9番目のムサシ (Kyūbanme no Musashi)
- Genre: Adventure, Action, Military
- Written by: Miyuki Takahashi
- Published by: Akita Shoten
- English publisher: NA: CMX Manga;
- Magazine: Kirara 16 (1996–1999) Mystery Bonita (1999–2007)
- Original run: April 1996 – March 2007
- Volumes: 21

= Musashi Number 9 =

Japanese manga series

Musashi #9 (9番目のムサシ, Kyūbanme no Musashi) is a Japanese manga series by Miyuki Takahashi about a secret agent working for a mysterious world organization known only as "Ultimate Blue". #9 is their one of their top agents, a 16-year-old girl who goes by the code name "Musashi #9". Her aliases include Shinozuka Kou and Shinosaki Kei. The series starts as a collection of unconnected stories which feature #9 but focus mainly on the more ordinary people she comes into contact with in the course of saving the world. Gradually, a thread is woven between these one-shot stories, in which Kou strikes up a relationship with the solitary and depressive Shingo Tachibana. Their lives become irrevocably intertwined in spite of her fairly drastic efforts (for his sake) to leave him behind. The series is relatively graphic with clear depictions of Musashi's activities, such as fighting and killing off bad guys.

==Plot==
At the 2nd book Kou's new mission is to protect Shingo Tachibana. Shingo's best friend was a photographer and accidentally took a picture of a sniper shooting someone from the top of a building. His best friend was murdered, but never revealed where the picture was hidden. Lonton (the sniper working for the Chinese Triads who'd killed Shingo's best friend) is now after Shingo, thinking he knows where the picture is located. In the end Shingo and Kou take out Lonton and he is sent to prison.
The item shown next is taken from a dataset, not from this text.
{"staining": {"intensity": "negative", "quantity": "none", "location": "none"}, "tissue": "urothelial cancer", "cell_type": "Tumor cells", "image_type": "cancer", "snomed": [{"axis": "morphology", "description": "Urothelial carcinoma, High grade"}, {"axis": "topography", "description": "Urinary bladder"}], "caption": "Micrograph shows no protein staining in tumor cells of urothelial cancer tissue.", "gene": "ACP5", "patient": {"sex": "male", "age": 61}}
Kou stays with Shingo for the next few books, and not soon after Shingo begins to fall in love with Kou. Kou tries to remain emotionless and focus on the mission at hand, to protect Shingo), but she too is falling for him. Shingo goes through a lot trying to tell Kou he loves her; the first time her told her was when a car had just hit him and he was dazed. She heard him, but instead pretended that it was her double and that in his daze he couldn't recognize the difference between 19 (her male double) and her. She pretend she never heard, and Shingo remains quiet about it, thinking of a better way to tell her.

==Arc - Mission 5==
===Mission Summary===

At this point in time, there is a large ship dressed up as an ordinary cargo ship within the middle of Tokyo Bay. At the top of this hidden ship are four large tomahawk missiles which are pointed at Greater Tokyo. The FF armed terrorist organization is behind this whole issue. If the FF leaders are given back to this organization—in which they are currently captured—the terrorist organization will not need to launch its missiles to destroy the greater portion of Tokyo. Such an action is forced because the FF terrorists are also equipped with hostages; if the CIA refuses to move, the missiles will automatically be fired and many shall be killed. Thus, the organization needs its members released within the time span of 24 hours. Due to the severity of this issue, the Prime Minister has assigned for Musashi to effectively stop this scheme as a member of Ultimate Blue—the most secret of organizations.

===Musashi's Arrival===

When Musashi finally arrives after the time span of four hours, she assumes the role of a random kid who supposedly heard from her friend to meet her at the school—the main area in which the terrorists are keeping the 24 children hostage and Musashi. Upon arrival Musashi is assumed to be a girl, and is placed in an alternate room away from the others.

===Conclusion===

After Musashi was effectively taken away and all of the hostages were set in a single group, the leader of the terrorists effectively saw through the false cover of a secret agent who had posed as a captured coach. After the leader then ordered the death of this undercover agent as to avoid a sudden unwanted conclusion, they set fire to their weapons to destroy this nuisance. Suddenly, these blows would be effectively evaded and Musashi would show her true self—a feared member of Ultimate Blue. By secretly replacing the terrorist's weapons with fakes, Musashi gains the upper hand and wins. The terrorist leader, however, presses the command button to release the set missiles atop their ship. To the immense surprise of the leader and everyone around Musashi, the ship is destroyed by an Ultimate Blue space satellite as it releases its destructive beam when the missiles are activated. Thus, the leader's plan was brought to its true conclusion and Ultimate Blue elaborated its hidden prowess once again.

==Sequels==
Following the end of the original manga, several sequel serializations have been released. The sequels are as follows:
- Musashi #9: Mission Blue (9番目のムサシ ミッション・ブルー) from 2007 to 2010.
- Musashi #9: Red Scramble (9番目のムサシ レッドスクランブル) from 2010 to 2014.
- Musashi #9: Silent Black (9番目のムサシ サイレント ブラック) from 2015 to 2019.
- Musashi #9: Ghost & Gray (9番目のムサシ ゴースト アンド グレイ) from 2020 to present.